Data START

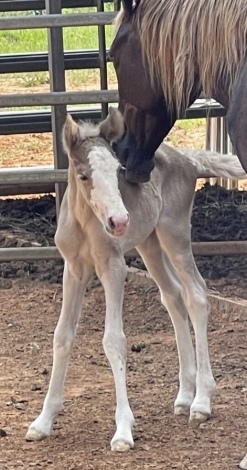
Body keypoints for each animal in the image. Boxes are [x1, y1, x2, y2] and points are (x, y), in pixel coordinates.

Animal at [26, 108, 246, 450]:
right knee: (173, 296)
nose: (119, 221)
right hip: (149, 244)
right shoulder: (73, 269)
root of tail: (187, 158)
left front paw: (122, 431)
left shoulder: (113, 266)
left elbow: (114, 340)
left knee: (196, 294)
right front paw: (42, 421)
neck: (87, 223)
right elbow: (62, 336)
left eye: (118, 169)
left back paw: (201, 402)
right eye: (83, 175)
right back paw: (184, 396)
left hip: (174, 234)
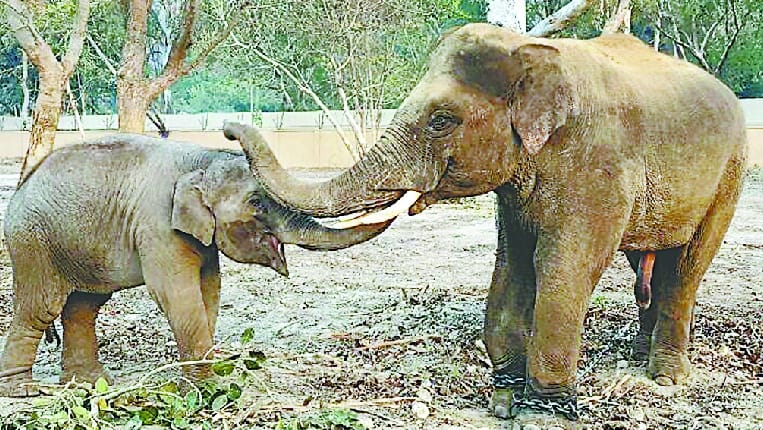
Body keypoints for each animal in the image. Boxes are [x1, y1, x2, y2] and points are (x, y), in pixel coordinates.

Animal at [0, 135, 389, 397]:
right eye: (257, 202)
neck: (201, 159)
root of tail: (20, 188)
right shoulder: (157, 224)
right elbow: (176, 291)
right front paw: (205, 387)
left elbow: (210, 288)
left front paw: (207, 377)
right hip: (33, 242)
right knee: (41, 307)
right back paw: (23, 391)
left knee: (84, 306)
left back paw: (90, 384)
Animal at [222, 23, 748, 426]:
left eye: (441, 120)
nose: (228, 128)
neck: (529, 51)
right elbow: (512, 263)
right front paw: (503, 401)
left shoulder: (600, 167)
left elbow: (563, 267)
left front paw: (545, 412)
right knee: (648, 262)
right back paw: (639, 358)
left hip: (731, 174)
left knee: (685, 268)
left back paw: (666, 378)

Data END
Data START

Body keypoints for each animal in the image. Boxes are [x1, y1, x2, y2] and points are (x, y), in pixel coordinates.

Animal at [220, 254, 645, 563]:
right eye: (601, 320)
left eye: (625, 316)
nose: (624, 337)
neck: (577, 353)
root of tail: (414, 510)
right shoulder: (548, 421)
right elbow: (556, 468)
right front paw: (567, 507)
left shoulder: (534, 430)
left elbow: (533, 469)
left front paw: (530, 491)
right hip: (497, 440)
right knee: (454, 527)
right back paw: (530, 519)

Data END

**What you should do**.
Write out word for word the lines above that run from the one with "right eye: (83, 175)" to the one with "right front paw: (503, 401)". Include both end lines; exclude the images.

**Response area**.
right eye: (83, 175)
right back paw: (184, 396)
left hip: (174, 234)
Body keypoints for each animal in the image. Boxes are [x1, y1, x2, y2] and points are (x, y), in pixel coordinates.

Animal at [0, 135, 389, 397]:
right eye: (257, 202)
neck: (201, 159)
root of tail: (20, 188)
right shoulder: (157, 224)
right elbow: (176, 291)
right front paw: (205, 387)
left elbow: (210, 288)
left front paw: (207, 377)
right hip: (33, 242)
right knee: (41, 307)
right back paw: (23, 391)
left knee: (84, 306)
left back paw: (90, 384)
Animal at [222, 23, 748, 426]:
left eye: (441, 120)
nose: (228, 128)
neck: (529, 51)
right elbow: (512, 263)
right front paw: (503, 401)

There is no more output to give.